## Quoted text

○ ○ ○ ○ ○ ○ ○

Day 2 – TSR…Stink sets in

22 Sep

In heaven. Back in the restaurant car. The Russian babes are back. Just pointed at random Greek and Russian letters on the menu, and low and behold, she serves me rice porridge weighted in cream and butter. Bring on breakfast! Rice, butter, cream are my favorite food groups.

Yesterday, I ordered coffee and cream and got coffee and a chocolate muffin. Today, I order coffee and cream and get lard enriched rice porridge. Starting to like the restaurant car on the Trans-Siberian rail. Wait. Amber/red-head is coming my way with a smile. Look at this… An espresso with three cubes of sugar. I’m in heaven! After this, I’ll be ready to go cruising train cars looking for love…

In the last 24 hours, we’ve passed three time zones and crossed from Europe into Asia. Yesterday, was officially Day 1. I had thought it was Day 2 – because we got on the train late on Day 1 in my world. Nope. Wrong. What I figure is we are on this moving bunk bed for 5 days and 4 nights. Underwear and clothes wise, I had planned for less as did everyone else. Stink factor was just elevated a notch.

Wait. A group of Dutch folks just walked in the car. The Russian babes pushed them away. I’m confused, again. The restaurant car is empty. Not asking questions. Just writing. I told the cook that I liked her rice dish by grunting, smiling and pointing to my stomach. She probably thinks I’m prego and told the girls that I could stay. No matter. The Dutch are out. The stinky American girl satisfied with rice, butter, cream, sugar and caffeine gets to stay.

○ ○ ○ ○ ○ ○ ○

## Given request A
Identify each line in the rows below that contains the string "appoggiatura", and copy those lines out.

(Dataset entries)
○ ○ ○ ○ ○ ○ ○

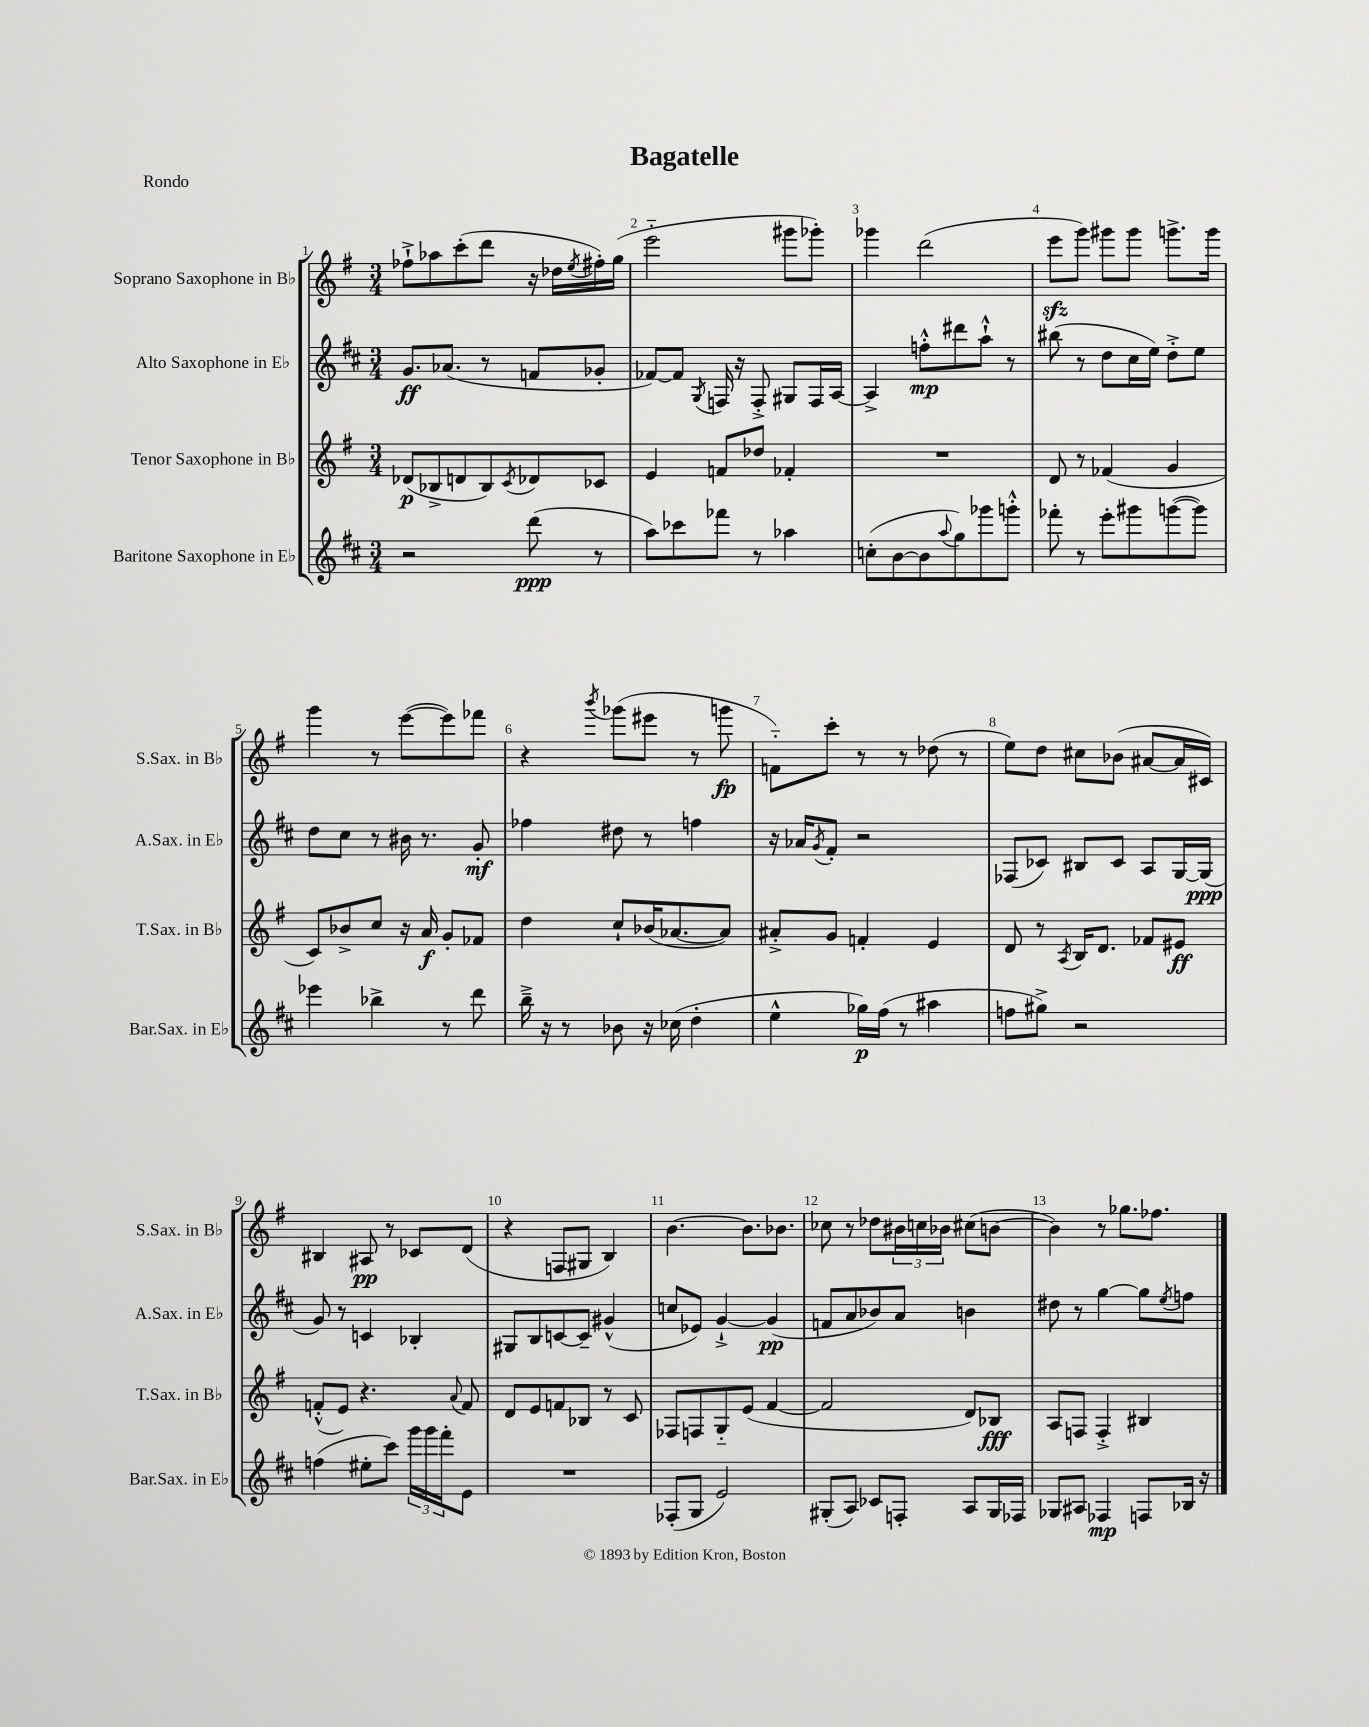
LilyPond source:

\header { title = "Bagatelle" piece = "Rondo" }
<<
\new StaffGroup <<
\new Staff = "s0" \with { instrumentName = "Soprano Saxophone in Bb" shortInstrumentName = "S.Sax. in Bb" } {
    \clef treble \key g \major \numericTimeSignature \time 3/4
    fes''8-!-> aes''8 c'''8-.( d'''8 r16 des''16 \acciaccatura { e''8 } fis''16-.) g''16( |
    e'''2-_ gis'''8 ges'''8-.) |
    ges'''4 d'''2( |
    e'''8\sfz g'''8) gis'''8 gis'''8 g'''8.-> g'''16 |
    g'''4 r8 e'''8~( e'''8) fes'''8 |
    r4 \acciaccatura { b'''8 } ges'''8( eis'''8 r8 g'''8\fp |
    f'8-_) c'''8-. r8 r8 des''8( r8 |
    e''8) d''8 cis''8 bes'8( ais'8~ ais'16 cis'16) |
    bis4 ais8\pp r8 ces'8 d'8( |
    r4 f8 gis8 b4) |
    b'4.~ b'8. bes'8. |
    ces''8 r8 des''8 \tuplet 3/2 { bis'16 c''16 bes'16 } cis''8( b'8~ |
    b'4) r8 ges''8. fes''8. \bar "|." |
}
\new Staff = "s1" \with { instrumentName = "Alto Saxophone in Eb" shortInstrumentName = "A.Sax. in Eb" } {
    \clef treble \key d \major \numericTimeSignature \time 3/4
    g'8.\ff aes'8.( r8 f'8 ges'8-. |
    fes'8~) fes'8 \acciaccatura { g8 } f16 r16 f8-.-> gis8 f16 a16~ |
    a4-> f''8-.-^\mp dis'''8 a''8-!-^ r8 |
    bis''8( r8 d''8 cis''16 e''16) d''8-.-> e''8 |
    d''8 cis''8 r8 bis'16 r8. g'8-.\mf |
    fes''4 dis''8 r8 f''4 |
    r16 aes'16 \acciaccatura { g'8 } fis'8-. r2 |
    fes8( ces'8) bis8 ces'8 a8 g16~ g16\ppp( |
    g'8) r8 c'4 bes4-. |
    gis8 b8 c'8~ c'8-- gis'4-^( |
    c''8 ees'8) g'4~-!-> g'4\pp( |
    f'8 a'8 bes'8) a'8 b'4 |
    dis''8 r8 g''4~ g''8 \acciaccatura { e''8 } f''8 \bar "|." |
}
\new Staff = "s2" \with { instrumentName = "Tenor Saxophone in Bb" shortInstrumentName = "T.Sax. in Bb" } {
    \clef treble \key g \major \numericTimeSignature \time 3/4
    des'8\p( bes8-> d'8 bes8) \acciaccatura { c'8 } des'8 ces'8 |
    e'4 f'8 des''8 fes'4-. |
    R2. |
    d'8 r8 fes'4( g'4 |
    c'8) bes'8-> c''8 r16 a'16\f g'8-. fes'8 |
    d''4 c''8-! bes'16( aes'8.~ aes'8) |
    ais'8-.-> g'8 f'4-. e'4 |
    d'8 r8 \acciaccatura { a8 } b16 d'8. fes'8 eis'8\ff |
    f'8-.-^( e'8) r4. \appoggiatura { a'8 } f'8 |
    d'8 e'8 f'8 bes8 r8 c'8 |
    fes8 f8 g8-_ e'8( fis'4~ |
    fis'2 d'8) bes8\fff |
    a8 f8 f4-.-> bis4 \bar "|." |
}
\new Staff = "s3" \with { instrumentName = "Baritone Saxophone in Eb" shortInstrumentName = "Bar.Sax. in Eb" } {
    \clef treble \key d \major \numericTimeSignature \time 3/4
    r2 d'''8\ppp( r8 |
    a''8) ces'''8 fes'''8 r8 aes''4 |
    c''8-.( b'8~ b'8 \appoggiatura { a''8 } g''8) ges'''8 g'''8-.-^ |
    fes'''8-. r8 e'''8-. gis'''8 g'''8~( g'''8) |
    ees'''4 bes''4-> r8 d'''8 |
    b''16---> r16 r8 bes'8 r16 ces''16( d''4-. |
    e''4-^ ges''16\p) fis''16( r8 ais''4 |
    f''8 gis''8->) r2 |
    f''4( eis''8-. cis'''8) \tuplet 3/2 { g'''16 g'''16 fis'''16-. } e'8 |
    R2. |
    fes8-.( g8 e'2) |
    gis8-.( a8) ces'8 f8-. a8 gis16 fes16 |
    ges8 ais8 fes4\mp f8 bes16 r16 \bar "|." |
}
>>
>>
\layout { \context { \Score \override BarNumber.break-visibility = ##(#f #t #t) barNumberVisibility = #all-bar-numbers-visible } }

○ ○ ○ ○ ○ ○ ○

## Given request B
Print the Trans-Siberian train diary above in full, word for word.

## Result A
    f'8-.-^( e'8) r4. \appoggiatura { a'8 } f'8 |
    c''8-.( b'8~ b'8 \appoggiatura { a''8 } g''8) ges'''8 g'''8-.-^ |

## Result B
Day 2 – TSR…Stink sets in

22 Sep

In heaven. Back in the restaurant car. The Russian babes are back. Just pointed at random Greek and Russian letters on the menu, and low and behold, she serves me rice porridge weighted in cream and butter. Bring on breakfast! Rice, butter, cream are my favorite food groups.

Yesterday, I ordered coffee and cream and got coffee and a chocolate muffin. Today, I order coffee and cream and get lard enriched rice porridge. Starting to like the restaurant car on the Trans-Siberian rail. Wait. Amber/red-head is coming my way with a smile. Look at this… An espresso with three cubes of sugar. I’m in heaven! After this, I’ll be ready to go cruising train cars looking for love…

In the last 24 hours, we’ve passed three time zones and crossed from Europe into Asia. Yesterday, was officially Day 1. I had thought it was Day 2 – because we got on the train late on Day 1 in my world. Nope. Wrong. What I figure is we are on this moving bunk bed for 5 days and 4 nights. Underwear and clothes wise, I had planned for less as did everyone else. Stink factor was just elevated a notch.

Wait. A group of Dutch folks just walked in the car. The Russian babes pushed them away. I’m confused, again. The restaurant car is empty. Not asking questions. Just writing. I told the cook that I liked her rice dish by grunting, smiling and pointing to my stomach. She probably thinks I’m prego and told the girls that I could stay. No matter. The Dutch are out. The stinky American girl satisfied with rice, butter, cream, sugar and caffeine gets to stay.